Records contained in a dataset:

▼

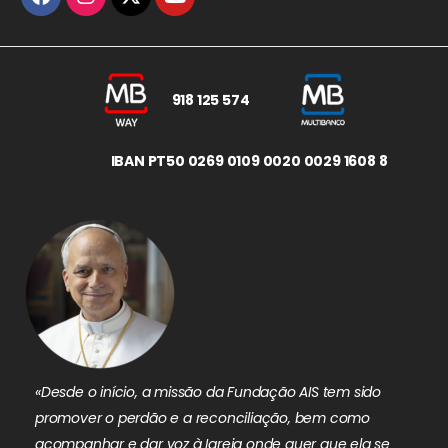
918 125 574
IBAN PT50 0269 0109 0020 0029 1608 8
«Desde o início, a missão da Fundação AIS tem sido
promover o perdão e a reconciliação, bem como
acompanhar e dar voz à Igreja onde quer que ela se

▲

**TASK BRIEF**. Copy out the data verbatim, with no pictures.

**EXERCISE RESULT**.
918 125 574
IBAN PT50 0269 0109 0020 0029 1608 8
«Desde o início, a missão da Fundação AIS tem sido
promover o perdão e a reconciliação, bem como
acompanhar e dar voz à Igreja onde quer que ela se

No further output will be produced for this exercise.